YOUR INSTRUCTIONS: Copy every row below word for word, leaving out the pictures.

▬▬▬

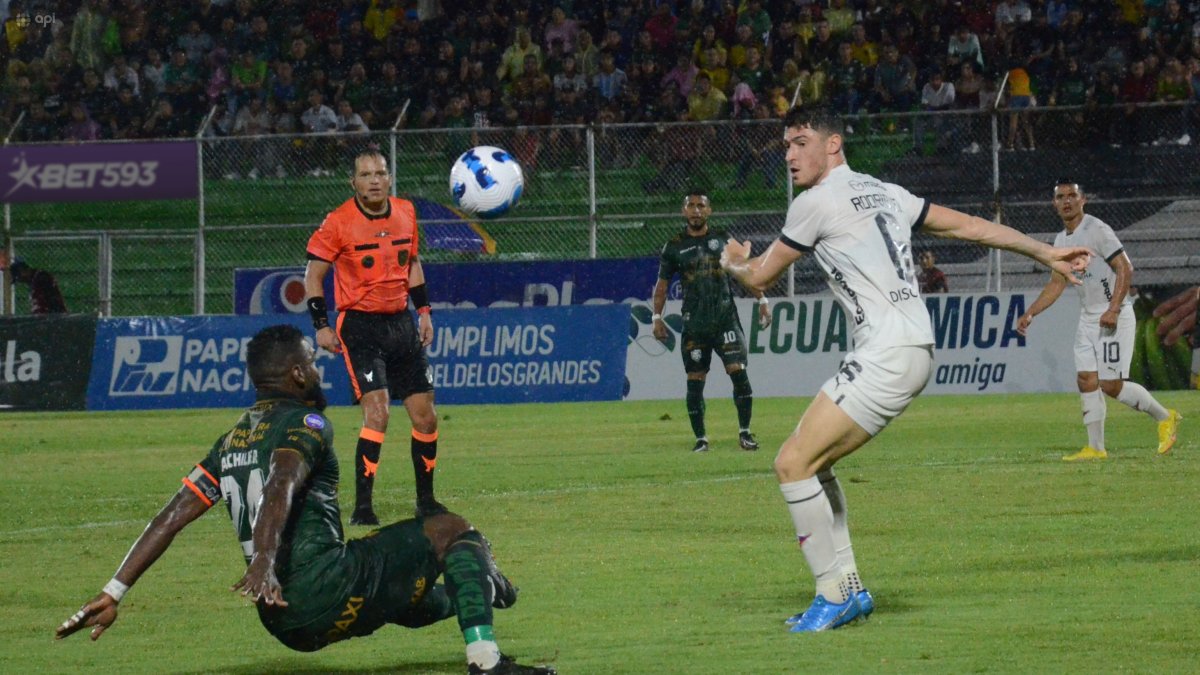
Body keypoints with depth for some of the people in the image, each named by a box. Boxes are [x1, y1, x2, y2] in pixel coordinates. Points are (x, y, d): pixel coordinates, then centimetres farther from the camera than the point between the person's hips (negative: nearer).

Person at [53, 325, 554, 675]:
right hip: (327, 588, -8)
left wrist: (113, 593, 10)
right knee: (452, 531, 5)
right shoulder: (303, 423, -4)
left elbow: (171, 517, 13)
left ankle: (474, 597, 64)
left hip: (286, 624, 8)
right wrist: (264, 561, -40)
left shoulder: (232, 441, 19)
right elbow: (281, 488, -24)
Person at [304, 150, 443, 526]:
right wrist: (321, 326, -9)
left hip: (401, 322, 6)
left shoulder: (405, 213, 5)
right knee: (376, 412, -19)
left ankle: (426, 500, 24)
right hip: (360, 325, -6)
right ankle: (362, 509, -16)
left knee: (425, 416, 7)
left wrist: (424, 311, 15)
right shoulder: (339, 222, -11)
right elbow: (314, 273, -4)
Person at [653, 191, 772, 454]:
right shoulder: (674, 246, 5)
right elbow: (662, 284, 11)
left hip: (726, 318, 0)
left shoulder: (723, 239, 7)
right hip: (694, 325, 0)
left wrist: (762, 300, 8)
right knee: (694, 382, -1)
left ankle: (745, 432, -3)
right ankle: (700, 438, 10)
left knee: (739, 372, -12)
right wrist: (657, 317, 4)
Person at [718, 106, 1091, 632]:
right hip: (916, 347, 10)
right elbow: (968, 225, 23)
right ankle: (848, 589, 16)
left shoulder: (817, 201, -6)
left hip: (888, 356, -10)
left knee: (793, 463, -11)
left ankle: (833, 594, -8)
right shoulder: (883, 192, 19)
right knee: (810, 460, 16)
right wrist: (1043, 252, 31)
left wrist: (735, 265, 27)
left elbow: (760, 277, 4)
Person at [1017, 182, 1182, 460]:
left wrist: (1113, 309, -25)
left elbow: (1125, 268, -17)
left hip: (1114, 318, -8)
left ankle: (1165, 417, 7)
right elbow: (1057, 283, 21)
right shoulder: (1062, 240, 13)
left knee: (1111, 385, -11)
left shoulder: (1097, 230, -13)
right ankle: (1095, 448, 5)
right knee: (1086, 381, 1)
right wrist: (1030, 314, 13)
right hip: (1087, 319, 8)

▬▬▬

YOUR RESPONSE:
Body keypoints with depth for some of the people in the image, each named by a box. Boxes are [x1, y1, x2, y2] in pixel coordinates. Points are (x, y, d): pixel coordinates, then centimetres farther from the camera than the point between the person's hips (negative: nearer).

Person at [53, 325, 554, 675]:
right hip: (327, 588, -8)
left wrist: (113, 593, 10)
right knee: (452, 531, 5)
right shoulder: (303, 423, -4)
left elbow: (171, 517, 13)
left ankle: (474, 597, 64)
left hip: (286, 624, 8)
right wrist: (264, 561, -40)
left shoulder: (232, 441, 19)
right elbow: (281, 488, -24)
Person at [304, 150, 443, 526]:
right wrist: (321, 326, -9)
left hip: (401, 322, 6)
left shoulder: (405, 213, 5)
right knee: (376, 412, -19)
left ankle: (426, 500, 24)
right hip: (360, 325, -6)
right ankle: (362, 509, -16)
left knee: (425, 416, 7)
left wrist: (424, 311, 15)
right shoulder: (339, 222, -11)
right elbow: (314, 273, -4)
Person at [653, 191, 772, 454]:
right shoulder: (674, 246, 5)
right elbow: (662, 284, 11)
left hip: (726, 318, 0)
left shoulder: (723, 239, 7)
right hip: (694, 325, 0)
left wrist: (762, 300, 8)
right knee: (694, 382, -1)
left ankle: (745, 432, -3)
right ankle: (700, 438, 10)
left knee: (739, 372, -12)
right wrist: (657, 317, 4)
Person at [718, 106, 1091, 632]:
right hip: (916, 347, 10)
right elbow: (968, 225, 23)
right ankle: (848, 589, 16)
left shoulder: (817, 201, -6)
left hip: (888, 356, -10)
left knee: (793, 463, -11)
left ankle: (833, 594, -8)
right shoulder: (883, 192, 19)
right knee: (810, 460, 16)
right wrist: (1043, 252, 31)
left wrist: (735, 265, 27)
left elbow: (760, 277, 4)
Person at [1017, 182, 1182, 460]:
left wrist: (1113, 309, -25)
left elbow: (1125, 268, -17)
left hip: (1114, 318, -8)
left ankle: (1165, 417, 7)
right elbow: (1057, 283, 21)
right shoulder: (1062, 240, 13)
left knee: (1111, 385, -11)
left shoulder: (1097, 230, -13)
right ankle: (1095, 448, 5)
right knee: (1086, 381, 1)
right wrist: (1030, 314, 13)
right hip: (1087, 319, 8)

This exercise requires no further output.